According to the National Bureau of Statistics, the manufacturing and production industry received $152.27 million for the quarter.
This accounted for barely 1.47% of overall capital inflows, which totaled $10.37 billion during the same time.
Every quarter, the industry saw a significant decrease as inflows plummeted by 50.7% from $308.93 million in the fourth quarter of 2025, indicating a significant reduction in investor interest in industrial activities over a short period.
However, when seen year after year, the image becomes marginally more positive, the Punch reports.

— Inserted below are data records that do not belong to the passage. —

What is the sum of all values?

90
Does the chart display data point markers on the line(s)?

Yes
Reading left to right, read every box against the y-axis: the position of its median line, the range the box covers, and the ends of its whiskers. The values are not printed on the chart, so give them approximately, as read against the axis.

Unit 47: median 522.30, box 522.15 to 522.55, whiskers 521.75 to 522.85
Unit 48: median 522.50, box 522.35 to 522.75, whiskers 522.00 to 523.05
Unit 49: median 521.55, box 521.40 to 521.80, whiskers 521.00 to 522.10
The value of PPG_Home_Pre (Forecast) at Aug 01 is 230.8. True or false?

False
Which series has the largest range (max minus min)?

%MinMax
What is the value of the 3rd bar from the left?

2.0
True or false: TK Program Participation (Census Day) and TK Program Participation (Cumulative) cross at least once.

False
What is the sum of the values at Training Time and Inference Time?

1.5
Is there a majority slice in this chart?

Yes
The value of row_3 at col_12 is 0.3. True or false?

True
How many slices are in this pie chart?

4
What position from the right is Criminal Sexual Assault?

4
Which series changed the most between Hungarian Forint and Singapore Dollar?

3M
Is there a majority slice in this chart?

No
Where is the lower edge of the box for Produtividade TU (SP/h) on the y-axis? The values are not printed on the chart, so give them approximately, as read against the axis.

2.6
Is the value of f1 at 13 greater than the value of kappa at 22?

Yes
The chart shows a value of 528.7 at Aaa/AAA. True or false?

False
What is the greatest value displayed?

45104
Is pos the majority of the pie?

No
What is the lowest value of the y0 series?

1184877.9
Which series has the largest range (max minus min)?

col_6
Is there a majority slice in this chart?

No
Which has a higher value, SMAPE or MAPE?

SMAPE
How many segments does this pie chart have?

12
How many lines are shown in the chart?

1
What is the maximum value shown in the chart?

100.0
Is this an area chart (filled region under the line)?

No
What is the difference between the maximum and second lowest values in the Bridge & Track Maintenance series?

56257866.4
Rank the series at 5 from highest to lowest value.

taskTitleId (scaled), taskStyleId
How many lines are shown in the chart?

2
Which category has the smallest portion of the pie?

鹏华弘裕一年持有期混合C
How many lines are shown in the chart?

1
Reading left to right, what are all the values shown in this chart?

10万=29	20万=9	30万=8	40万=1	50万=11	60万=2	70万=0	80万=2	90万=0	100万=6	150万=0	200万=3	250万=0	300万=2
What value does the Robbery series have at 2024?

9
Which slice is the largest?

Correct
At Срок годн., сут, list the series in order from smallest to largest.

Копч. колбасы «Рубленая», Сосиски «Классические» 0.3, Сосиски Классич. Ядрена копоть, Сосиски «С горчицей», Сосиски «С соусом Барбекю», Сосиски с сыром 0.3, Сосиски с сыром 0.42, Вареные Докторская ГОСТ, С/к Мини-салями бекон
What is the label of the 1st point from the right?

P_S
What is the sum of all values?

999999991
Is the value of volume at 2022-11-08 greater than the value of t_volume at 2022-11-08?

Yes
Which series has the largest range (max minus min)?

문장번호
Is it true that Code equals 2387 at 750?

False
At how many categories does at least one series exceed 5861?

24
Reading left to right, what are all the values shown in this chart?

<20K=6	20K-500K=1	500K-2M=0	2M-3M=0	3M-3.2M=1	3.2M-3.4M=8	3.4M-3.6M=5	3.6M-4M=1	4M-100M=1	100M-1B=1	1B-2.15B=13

Manufacturing inflows increased by 17.2% from the $129.92 million reported in the first quarter of 2025, indicating a modest rebound amid persistent uncertainty.
Overall, capital imports into Nigeria surged by 83.8% year on year, from $5.64 billion in Q1 2025 to $10.37 billion in Q1 2026.
This expansion was mostly driven by portfolio investments and other short-term financial flows, rather than long-term investments in productive sectors like manufacturing, agriculture, and infrastructure.
Portfolio investment remained the primary source of foreign inflows during the period, reflecting the persistent reliance on hot money rather than long-term capital to sustain industrial growth.
Foreign direct investment also had varied results. It totaled $135.08 million, or 1.3% of total inflows. While this was a little increase over the same period last year, it fell by more than 62% quarterly, highlighting the volatility in long-term investment commitments.
Despite quarterly fluctuations, manufacturing attracted a total of $772.45 million in 2025, demonstrating its continued relevance in Nigeria’s broader investment landscape.
The sector’s underperformance is nevertheless driven by structural obstacles such as high energy prices, inadequate transportation infrastructure, foreign exchange volatility, high borrowing rates, and logistical inefficiencies.
These difficulties have regularly harmed investor confidence and slowed the flow of long-term industrial financing.